My job was to participate in the model design, implemented it, run all the required simulations, analyse and interpret the results. The model is written in C++11 and it’s designed to run on cluster computers. The analysis is done using Python scripts.
The size of the genomes of known free-living prokaryotes varies from ~1.3 mega base-pairs (Mbp) to ~13.0 Mbp, an order of magnitude. I proposed a possible explanation of this variation due to the variability of the physical conditions of the environment. In a stable environment, competition for the resource becomes the main force of selection and smaller (thus energetically cheaper) genomes are favoured. In more variable conditions, larger genomes will dominate, as they have a wider range of response to a less predictable environment.
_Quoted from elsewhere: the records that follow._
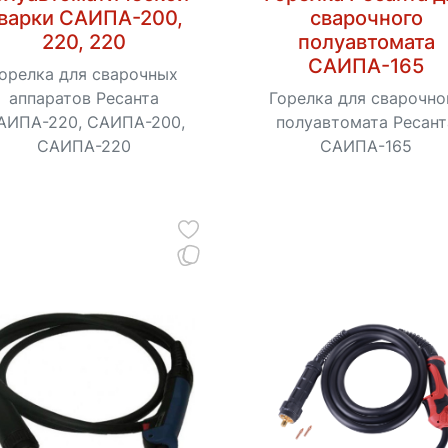
варки САИПА-200,
сварочного
220, 220
полуавтомата
САИПА-165
орелка для сварочных
аппаратов Ресанта
Горелка для сварочно
АИПА-220, САИПА-200​,
полуавтомата Ресант
САИПА-220
САИПА-165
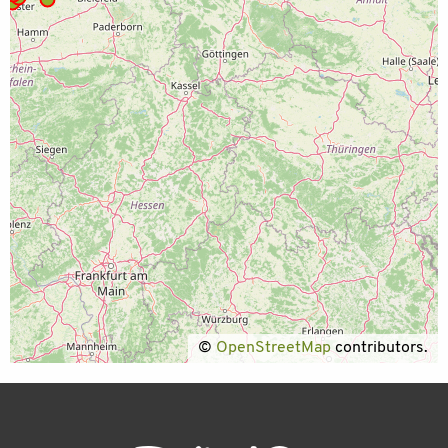
©
OpenStreetMap
contributors.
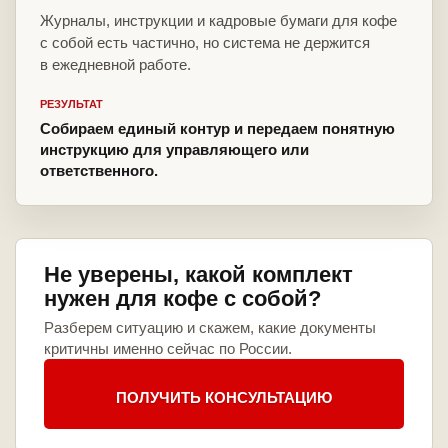
Журналы, инструкции и кадровые бумаги для кофе
с собой есть частично, но система не держится
в ежедневной работе.
РЕЗУЛЬТАТ
Собираем единый контур и передаем понятную
инструкцию для управляющего или
ответственного.
Не уверены, какой комплект
нужен для кофе с собой?
Разберем ситуацию и скажем, какие документы
критичны именно сейчас по России.
ПОЛУЧИТЬ КОНСУЛЬТАЦИЮ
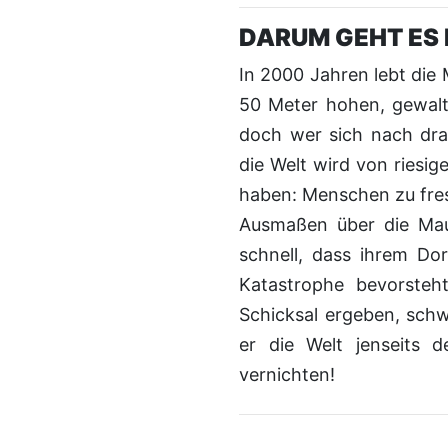
DARUM GEHT ES 
In 2000 Jahren lebt die Menschheit – oder das, was davon übrig ist – hinter
50 Meter hohen, gewalti
doch wer sich nach dra
die Welt wird von riesig
haben: Menschen zu fres
Ausmaßen über die Mau
schnell, dass ihrem Do
Katastrophe bevorsteh
Schicksal ergeben, schw
er die Welt jenseits 
vernichten!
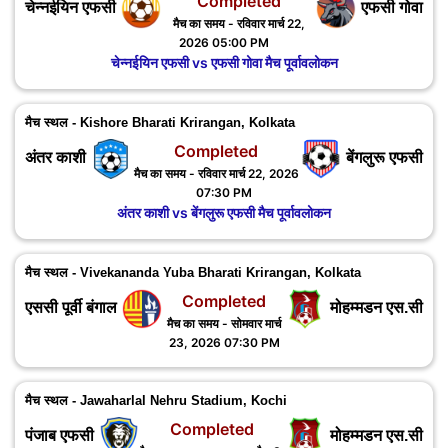
Completed
चेन्नईयिन एफसी
एफसी गोवा
मैच का समय - रविवार मार्च 22,
2026 05:00 PM
चेन्नईयिन एफसी vs एफसी गोवा मैच पूर्वावलोकन
मैच स्थल - Kishore Bharati Krirangan, Kolkata
Completed
अंतर काशी
बेंगलुरू एफसी
मैच का समय - रविवार मार्च 22, 2026
07:30 PM
अंतर काशी vs बेंगलुरू एफसी मैच पूर्वावलोकन
मैच स्थल - Vivekananda Yuba Bharati Krirangan, Kolkata
Completed
एससी पूर्वी बंगाल
मोहम्मडन एस.सी
मैच का समय - सोमवार मार्च
23, 2026 07:30 PM
मैच स्थल - Jawaharlal Nehru Stadium, Kochi
Completed
पंजाब एफसी
मोहम्मडन एस.सी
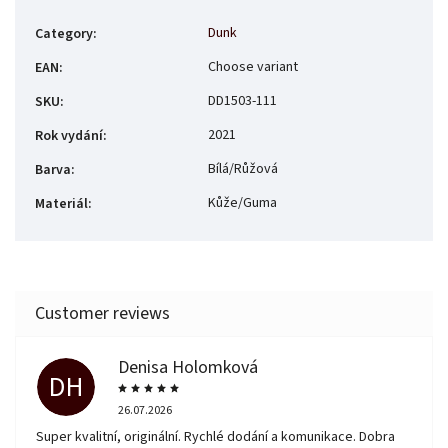
Dunk
Category
:
Choose variant
EAN
:
DD1503-111
SKU
:
2021
Rok vydání
:
Bílá/Růžová
Barva
:
Kůže/Guma
Materiál
:
Denisa Holomková
DH
26.07.2026
Super kvalitní, originální. Rychlé dodání a komunikace. Dobra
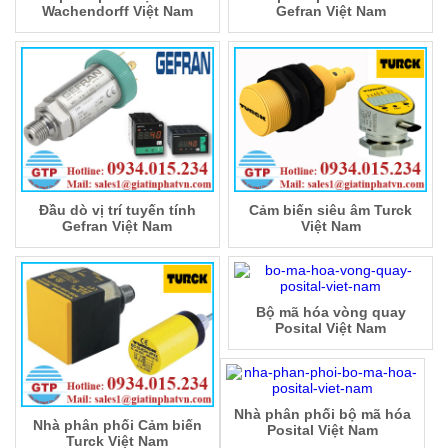
Wachendorff Việt Nam
Gefran Việt Nam
Đầu dò vị trí tuyến tính
Cảm biến siêu âm Turck
Gefran Việt Nam
Việt Nam
Bộ mã hóa vòng quay
Posital Việt Nam
Nhà phân phối bộ mã hóa
Nhà phân phối Cảm biến
Posital Việt Nam
Turck Việt Nam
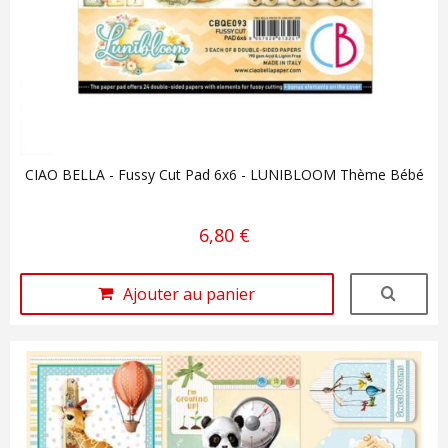
CIAO BELLA - Fussy Cut Pad 6x6 - LUNIBLOOM Thème Bébé
6,80 €
Ajouter au panier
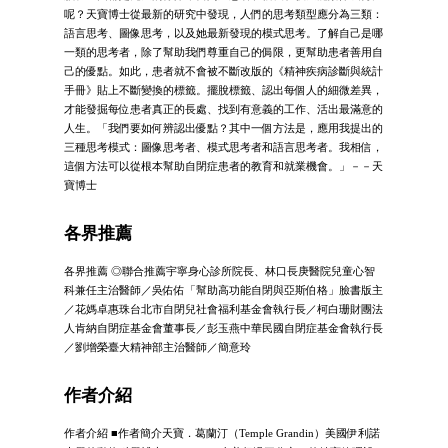
呢？天寶博士從最新的研究中發現，人們的思考類型應分為三類：
語言思考、圖像思考，以及她最新發現的模式思考。了解自己是哪
一類的思考者，除了幫助我們尊重自己的侷限，更幫助患者善用自
己的優點。如此，患者就不會被不斷改版的《精神疾病診斷與統計
手冊》貼上不斷變換的標籤。擺脫標籤、認出每個人的細微差異，
才能發掘每位患者真正的長處、找到有意義的工作、活出最滿意的
人生。「我們要如何辨認出優點？其中一個方法是，應用我提出的
三種思考模式：圖像思考者、模式思考者和語言思考者。我相信，
這個方法可以從根本幫助自閉症患者的教育和就業機會。」－－天
寶博士
各界推薦
各界推薦 ◎聯合推薦宇寧身心診所院長、林口長庚醫院兒童心智
科兼任主治醫師／吳佑佑「幫助高功能自閉與亞斯伯格」臉書版主
／花媽卓惠珠台北市自閉兒社會福利基金會執行長／柯白珊財團法
人肯納自閉症基金會董事長／彭玉燕中華民國自閉症基金會執行長
／劉增榮臺大精神部主治醫師／簡意玲
作者介紹
作者介紹 ■作者簡介天寶．葛蘭汀（Temple Grandin）美國伊利諾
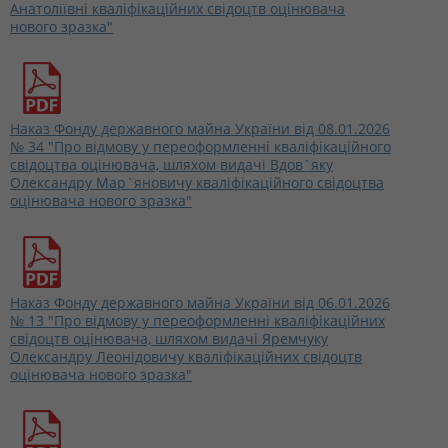
Анатоліївні кваліфікаційних свідоцтв оцінювача
нового зразка"
Наказ Фонду державного майна України від 08.01.2026
№ 34 "Про відмову у переоформленні кваліфікаційного
свідоцтва оцінювача, шляхом видачі Вдов`яку
Олександру Мар`яновичу кваліфікаційного свідоцтва
оцінювача нового зразка"
Наказ Фонду державного майна України від 06.01.2026
№ 13 "Про відмову у переоформленні кваліфікаційних
свідоцтв оцінювача, шляхом видачі Яремчуку
Олександру Леонідовичу кваліфікаційних свідоцтв
оцінювача нового зразка"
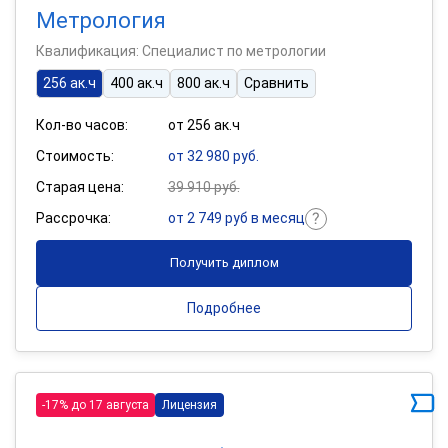
Метрология
Квалификация: Специалист по метрологии
256 ак.ч
400 ак.ч
800 ак.ч
Сравнить
Кол-во часов:
от 256 ак.ч
Стоимость:
от 32 980 руб.
Старая цена:
39 910 руб.
Рассрочка:
от 2 749 руб в месяц
Получить диплом
Подробнее
-17% до 17 августа
Лицензия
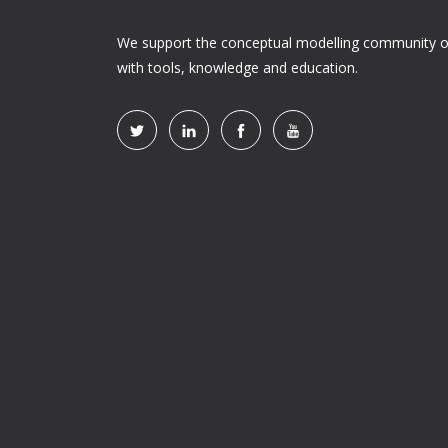
We support the conceptual modelling community of
with tools, knowledge and education.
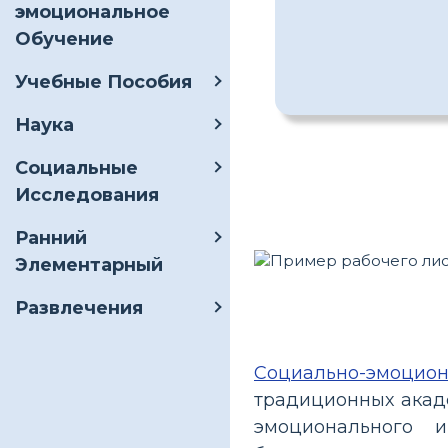
эмоциональное
Обучение
Учебные Пособия
Наука
Социальные
Исследования
Ранний
Элементарный
Развлечения
Социально-эмоцион
традиционных акад
эмоционального 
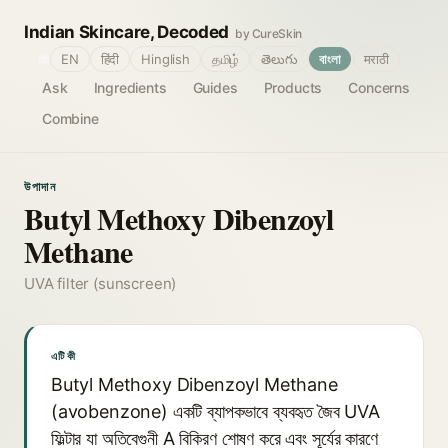
Indian Skincare, Decoded
by CureSkin
🌐
EN
हिंदी
Hinglish
தமிழ்
తెలుగు
বাংলা
मराठी
Ask
Ingredients
Guides
Products
Concerns
Combine
উপাদান
Butyl Methoxy Dibenzoyl
Methane
UVA filter (sunscreen)
এটি কী
Butyl Methoxy Dibenzoyl Methane
(avobenzone) একটি ব্যাপকভাবে ব্যবহৃত জৈব UVA
ফিল্টার যা অতিবেগুনী A বিকিরণ শোষণ করে এবং সূর্যের কারণে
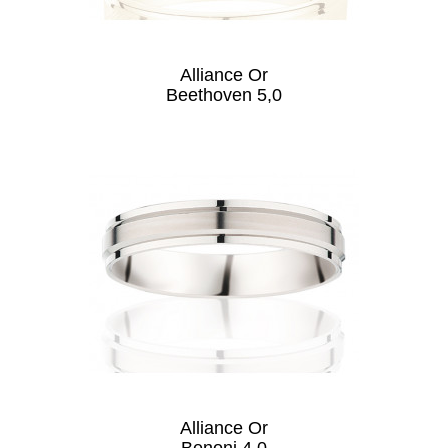
Alliance Or
Beethoven 5,0
Alliance Or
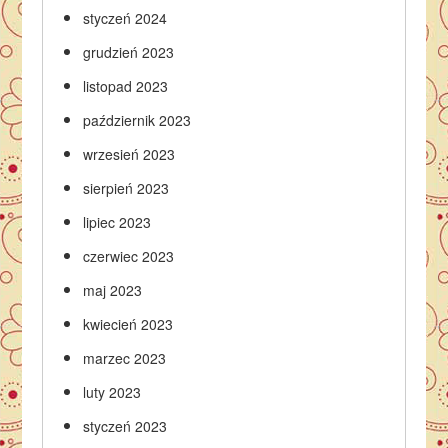
styczeń 2024
grudzień 2023
listopad 2023
październik 2023
wrzesień 2023
sierpień 2023
lipiec 2023
czerwiec 2023
maj 2023
kwiecień 2023
marzec 2023
luty 2023
styczeń 2023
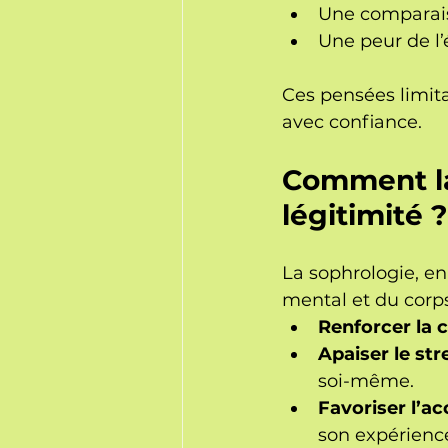
Une comparais
Une peur de l’
Ces pensées limit
avec confiance.
Comment la 
légitimité ?
La sophrologie, en
mental et du corps
Renforcer la 
Apaiser le str
soi-même.
Favoriser l’a
son expérienc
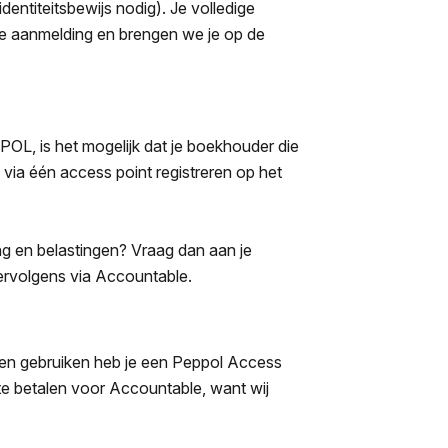
dentiteitsbewijs nodig). Je volledige
 je aanmelding en brengen we je op de
EPPOL, is het mogelijk dat je boekhouder die
ts via één access point registreren op het
ing en belastingen? Vraag dan aan je
 vervolgens via Accountable.
nen gebruiken heb je een Peppol Access
 te betalen voor Accountable, want wij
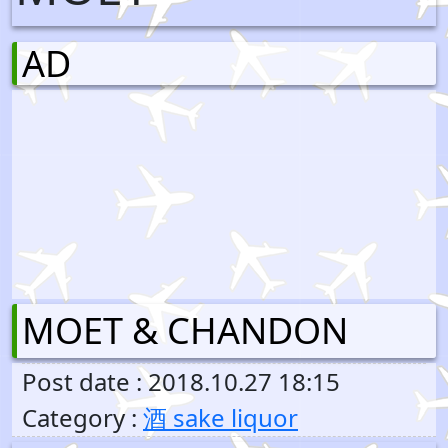
AD
MOET & CHANDON
Post date : 2018.10.27 18:15
Category :
酒 sake liquor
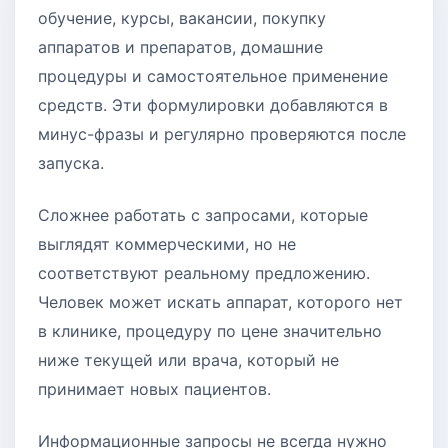
обучение, курсы, вакансии, покупку
аппаратов и препаратов, домашние
процедуры и самостоятельное применение
средств. Эти формулировки добавляются в
минус-фразы и регулярно проверяются после
запуска.
Сложнее работать с запросами, которые
выглядят коммерческими, но не
соответствуют реальному предложению.
Человек может искать аппарат, которого нет
в клинике, процедуру по цене значительно
ниже текущей или врача, который не
принимает новых пациентов.
Информационные запросы не всегда нужно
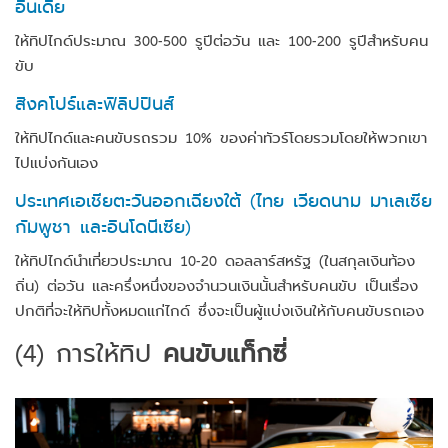
อินเดีย
ให้ทิปไกด์ประมาณ 300-500 รูปีต่อวัน และ 100-200 รูปีสำหรับคน
ขับ
สิงคโปร์และฟิลิปปินส์
ให้ทิปไกด์และคนขับรถรวม 10% ของค่าทัวร์โดยรวมโดยให้พวกเขา
ไปแบ่งกันเอง
ประเทศเอเชียตะวันออกเฉียงใต้ (ไทย เวียดนาม มาเลเซีย
กัมพูชา และอินโดนีเซีย)
ให้ทิปไกด์นำเที่ยวประมาณ 10-20 ดอลลาร์สหรัฐ (ในสกุลเงินท้อง
ถิ่น) ต่อวัน และครึ่งหนึ่งของจำนวนเงินนั้นสำหรับคนขับ เป็นเรื่อง
ปกติที่จะให้ทิปทั้งหมดแก่ไกด์ ซึ่งจะเป็นผู้แบ่งเงินให้กับคนขับรถเอง
(4)
การให้ทิป
คนขับแท็กซี่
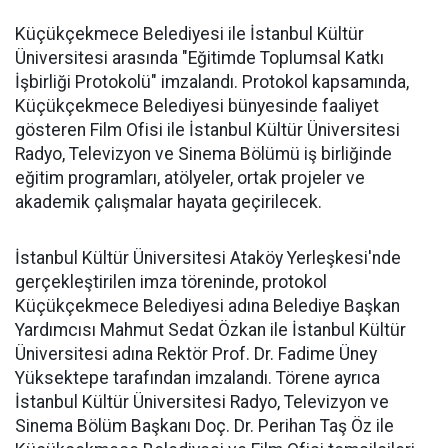
Küçükçekmece Belediyesi ile İstanbul Kültür
Üniversitesi arasında "Eğitimde Toplumsal Katkı
İşbirliği Protokolü" imzalandı. Protokol kapsamında,
Küçükçekmece Belediyesi bünyesinde faaliyet
gösteren Film Ofisi ile İstanbul Kültür Üniversitesi
Radyo, Televizyon ve Sinema Bölümü iş birliğinde
eğitim programları, atölyeler, ortak projeler ve
akademik çalışmalar hayata geçirilecek.
İstanbul Kültür Üniversitesi Ataköy Yerleşkesi'nde
gerçekleştirilen imza töreninde, protokol
Küçükçekmece Belediyesi adına Belediye Başkan
Yardımcısı Mahmut Sedat Özkan ile İstanbul Kültür
Üniversitesi adına Rektör Prof. Dr. Fadime Üney
Yüksektepe tarafından imzalandı. Törene ayrıca
İstanbul Kültür Üniversitesi Radyo, Televizyon ve
Sinema Bölüm Başkanı Doç. Dr. Perihan Taş Öz ile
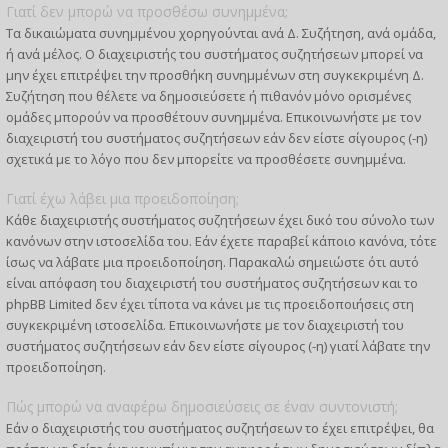
Γιατί δεν μπορώ να προσθέσω συνημμένα;
Τα δικαιώματα συνημμένου χορηγούνται ανά Δ. Συζήτηση, ανά ομάδα,
ή ανά μέλος. Ο διαχειριστής του συστήματος συζητήσεων μπορεί να
μην έχει επιτρέψει την προσθήκη συνημμένων στη συγκεκριμένη Δ.
Συζήτηση που θέλετε να δημοσιεύσετε ή πιθανόν μόνο ορισμένες
ομάδες μπορούν να προσθέτουν συνημμένα. Επικοινωνήστε με τον
διαχειριστή του συστήματος συζητήσεων εάν δεν είστε σίγουρος (-η)
σχετικά με το λόγο που δεν μπορείτε να προσθέσετε συνημμένα.
Γιατί έχω λάβει μια προειδοποίηση;
Κάθε διαχειριστής συστήματος συζητήσεων έχει δικό του σύνολο των
κανόνων στην ιστοσελίδα του. Εάν έχετε παραβεί κάποιο κανόνα, τότε
ίσως να λάβατε μια προειδοποίηση. Παρακαλώ σημειώστε ότι αυτό
είναι απόφαση του διαχειριστή του συστήματος συζητήσεων και το
phpBB Limited δεν έχει τίποτα να κάνει με τις προειδοποιήσεις στη
συγκεκριμένη ιστοσελίδα. Επικοινωνήστε με τον διαχειριστή του
συστήματος συζητήσεων εάν δεν είστε σίγουρος (-η) γιατί λάβατε την
προειδοποίηση.
Πώς μπορώ να αναφέρω δημοσιεύσεις σε έναν συντονιστή;
Εάν ο διαχειριστής του συστήματος συζητήσεων το έχει επιτρέψει, θα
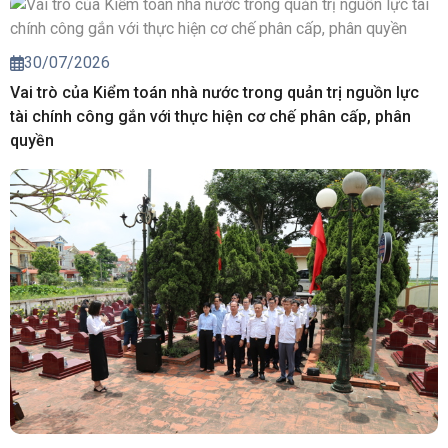
30/07/2026
Vai trò của Kiểm toán nhà nước trong quản trị nguồn lực
tài chính công gắn với thực hiện cơ chế phân cấp, phân
quyền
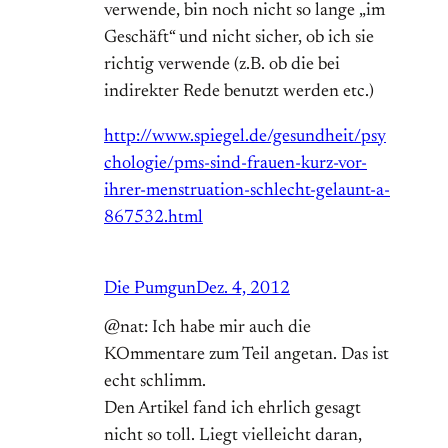
verwende, bin noch nicht so lange „im
Geschäft“ und nicht sicher, ob ich sie
richtig verwende (z.B. ob die bei
indirekter Rede benutzt werden etc.)
http://www.spiegel.de/gesundheit/psy
chologie/pms-sind-frauen-kurz-vor-
ihrer-menstruation-schlecht-gelaunt-a-
867532.html
Die Pumgun
Dez. 4, 2012
@nat: Ich habe mir auch die
KOmmentare zum Teil angetan. Das ist
echt schlimm.
Den Artikel fand ich ehrlich gesagt
nicht so toll. Liegt vielleicht daran,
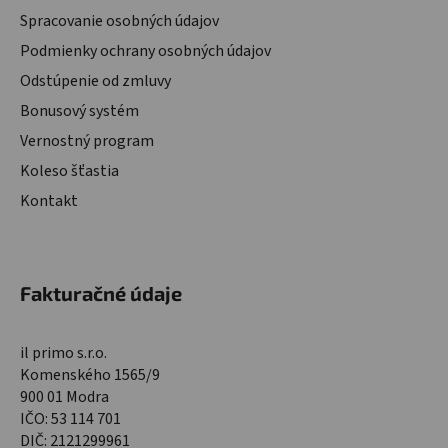
Spracovanie osobných údajov
Podmienky ochrany osobných údajov
Odstúpenie od zmluvy
Bonusový systém
Vernostný program
Koleso šťastia
Kontakt
Fakturačné údaje
il primo s.r.o.
Komenského 1565/9
900 01 Modra
IČO: 53 114 701
DIČ: 2121299961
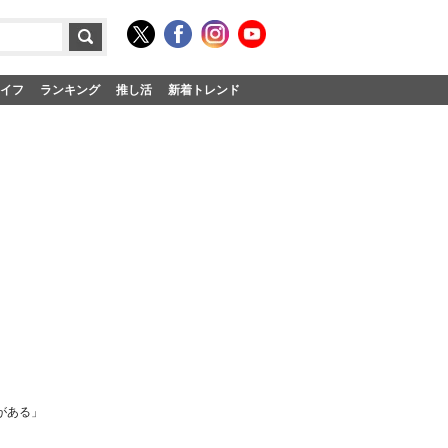
イフ
ランキング
推し活
新着トレンド
がある」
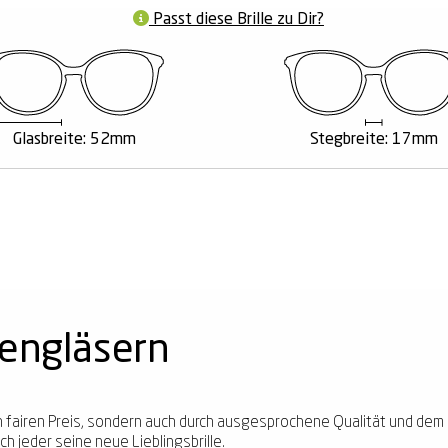
Passt diese Brille zu Dir?
Glasbreite: 52mm
Stegbreite: 17mm
kengläsern
ren fairen Preis, sondern auch durch ausgesprochene Qualität und dem
h jeder seine neue Lieblingsbrille.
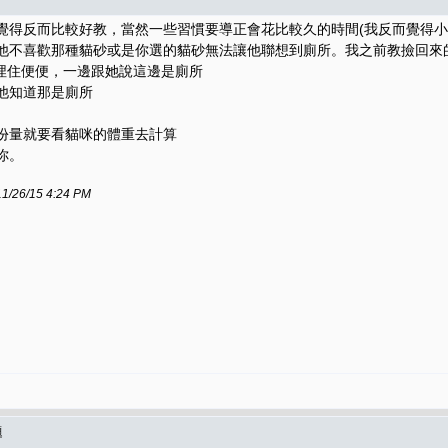
我覺得反而比較好教，當然一些習慣要導正會花比較久的時間(我反而覺得
能是他不喜歡那種貓砂或是你選的貓砂無法讓他聯想到廁所。我之前教撿回
埋住便便，一邊跟她說這邊是廁所
讓他知道那是廁所
的份量就要看貓咪的體重去計算
你。
6/15 4:24 PM
題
I devolpped an agent-based model of genome evolution in a free-living prokaryotic population. Using the classic Hutchinson niche space model, I defined a gene as a Gaussian function over a corresponding niche dimension. The single cell can have more than one gene along a given dimension, and the envelope of all the corresponding responses is considered a full description of a cell’s phenotype over that dimension. Gene deletion, gene duplication, and modifying mutations are permitted during reproduction, so the number of genes and their phenotypic effect (height and position of the Gaussian envelope) are free to evolve. The surface under the curve of a gene is fixed to prevent ‘supergenes’ from occurring. Change of the environmental conditions is simulated as a bounded random walk with a varying length of the step (a parameter representing the variability of the environment). By employing this approach I can reproduce the phenomenon of genome streamlining in more stable environments (analogical to, e.g. oligotrophic gyre regions of the ocean) and genome complexification in variable environments.
The model is written in C++ and Python is used to analyse the results. This was my Ph.D. thesis completed in prof Thomas Mock’s laboratory of marine microbial genomics.
The drugs used by humans also have a biological impact on other organism sharing similar biochemical pathways (due to shared evolutionary history). And we’re releasing then into the environment. We tested how hormone melatonin (my M.Sc. project) impacts the diurnal migration and life-history traits of a freshwater crustacean Daphnia magna (water flea). I also took part in investigating how antidepressant drugs impact freshwater fish anti-predatory behaviour.
I took part in the design of the experiments and later set them up. I developed an experimental setup that allowed for night time surveillance of animals using IR light invisible to them. Part of my studies under prof Joanna Pijanowska.